Origo apprentice Jack Scott recently became a permanent employee of the company. Rob Kingsbury talked to him about his decision to go the apprenticeship route and his experience of working at the Fintech 

Jack Scott left school knowing he didn’t want to go to university and saw the apprenticeship scheme from QA, one of several open to young people in Scotland, as a route into a career in IT.

“I had studied social subjects and computer/IT subjects at school and I thought the latter best suited an apprenticeship and it was something I was really interested in,” Jack explains. “Also, as an apprentice you study on the job and you get paid for your time.”

The interview with QA was an initial chat, a technical test, followed by a more in-depth interview. Having been accepted on to the course his CV was passed to companies with openings for apprentices. Jack was looking for an apprenticeship as an infrastructure analyst. It wasn’t a shoe-in; Origo was the fourth company who interviewed him.

Apprenticeships are primarily work based (around 80% of the working week) giving apprentices practical experience as well as completing set modules and attending workshops and courses to build knowledge that is essential in the working environment.  

Jack started his apprenticeship in November 2017. Origo had been interviewing for just one apprentice but two candidates stood out for them and they made the decision to offer both a place. 

“On my first day, if I’m honest, I was bricking it,” Jack admits. “Tyler (the other apprentice) and me were given the task of building a computer, setting it up and installing all the software it needed. I’d never done anything like it, while Tyler was so much more technical than me, he was just getting on with it. I had to say, ‘look I’m struggling here, can you help me understand what we’re doing?’ It was the start of an effective team. 

Since then setting up computers to Origo specifications has become a regular part of their role. “Recently, everyone in the company got a new PC and we were tasked with building the computers, installing the software, setting up the security and doing the handover to the user, making sure they were comfortable with the new machine and how it worked.”

Now the two of them play to their individual strengths, Jack explains.

“Tyler is technical and I’m more of a people person, so he does most of the technical build and I take responsibility for the handover.”

It’s a team approach endorsed by the company.

“Origo is a really good company to work for. They are good at getting the best from people. There’s a job to be done but they look to what you are good at and really encourage you to develop.”

The apprenticeship Jack followed is a two-year programme including modules such as health and safety, customer service and technical fault diagnosis. An assessor came into the office on a monthly basis and there were set courses in both years – a couple of two-week-long courses in year one and four courses lasting a week each in year two.   
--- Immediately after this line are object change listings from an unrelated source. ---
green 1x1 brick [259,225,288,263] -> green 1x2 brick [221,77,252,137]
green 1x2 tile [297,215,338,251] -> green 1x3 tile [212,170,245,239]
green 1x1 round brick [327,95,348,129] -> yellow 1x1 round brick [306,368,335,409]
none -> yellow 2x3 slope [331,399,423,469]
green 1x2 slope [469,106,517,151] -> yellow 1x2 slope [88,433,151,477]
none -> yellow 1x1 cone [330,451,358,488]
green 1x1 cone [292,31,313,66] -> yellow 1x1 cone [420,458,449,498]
If there is one challenge he has had in the two years, Jack says, it is having confidence in his own abilities.

“I’m quite a confident person but being given work that was new to me but I could see someone else doing, like on my first day, that was hard. But it’s about knowing you can ask questions and getting your head down and getting on with it. Then, when you can do it, you love it.”

The most enjoyable part of his experience to date, he says, has been the people side of the job.
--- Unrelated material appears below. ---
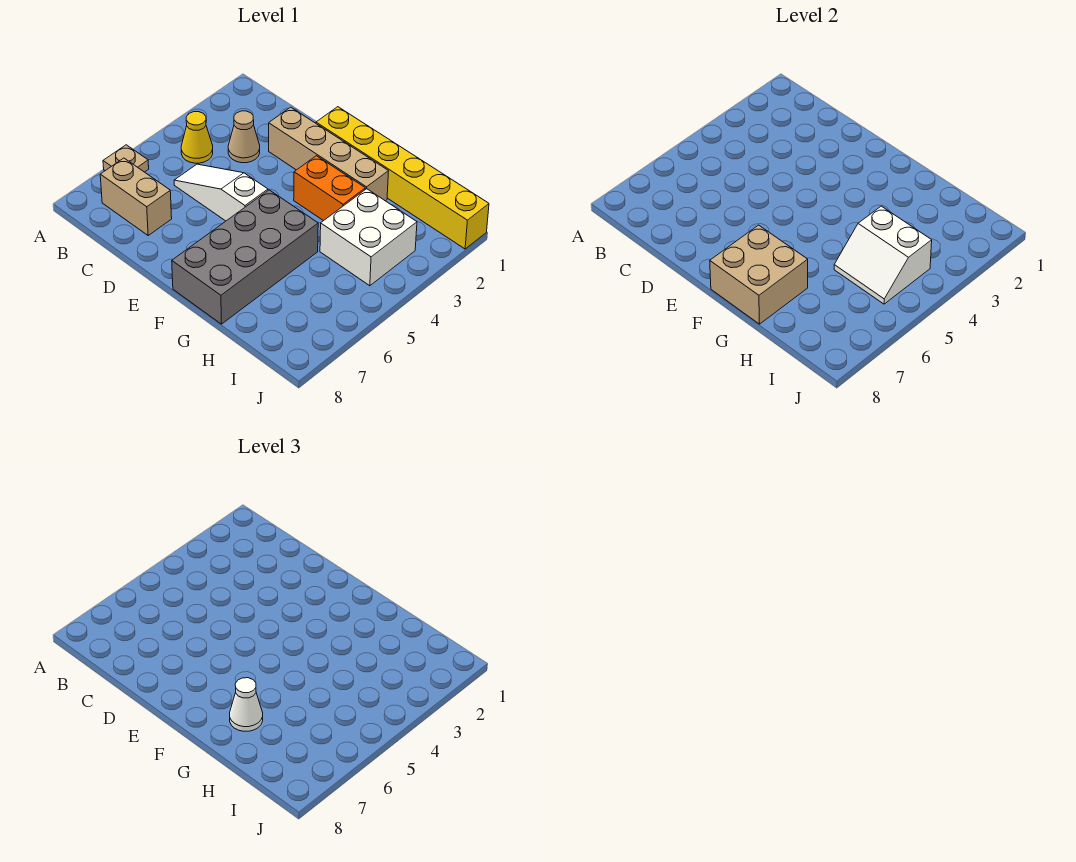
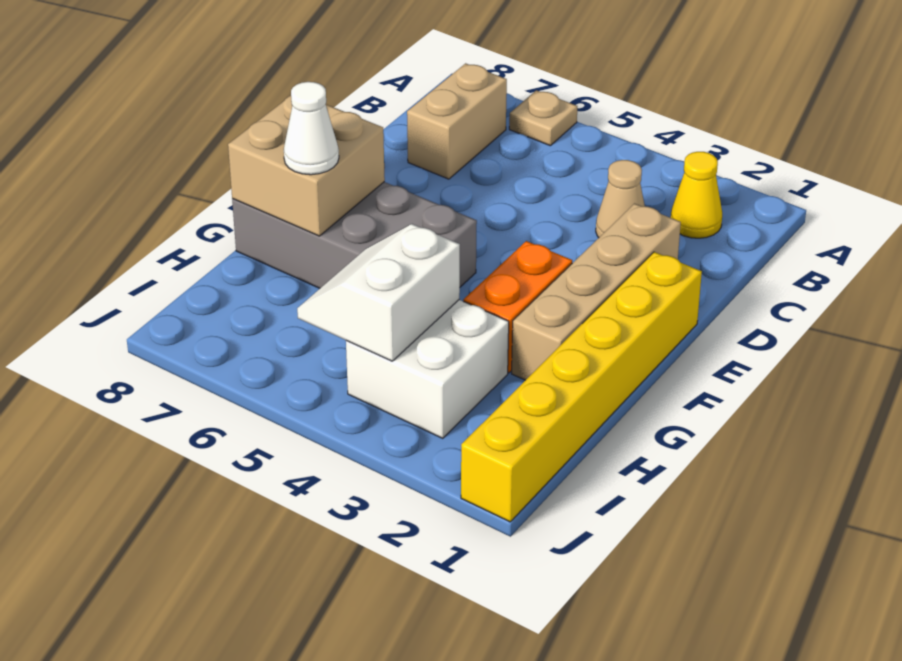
yellow 1x1 cone [181,112,213,163] -> yellow 1x1 cone moved to [671,152,722,238]
white 1x3 slope [174,164,268,221] -> none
“It’s why I like the computer deployment side of the job now because I get to talk to new people.”  

On 1 July Jack and Tyler became full-time Trainee Infrastructure Analysts with Origo. “I like the fact that we’ve gone from being apprentices to trainees. I think it’s the right title because I’m very aware that there’s a lot I still don’t know and there’s a learning process to go through.

“I’ve learned so much in the past two years. As well as doing things I’d never seen in my life before, I’ve improved my time management and I’ve become used to working in an office. I almost don’t recognise myself from where I was nearly two years ago. It’s been a fantastic experience.”

Jack says he’d recommend an apprenticeship in Fintech or technology in general.

“If you’re debating whether to go to University or getting a job, I’d recommend an apprenticeship. It’s the best of both worlds. You’ll have the study skills you’d get from University, as well as the practical skills from doing the job, and you get paid instead of building up student debt.“And there are so many apprenticeships in Scotland. It’s a really good opportunity.”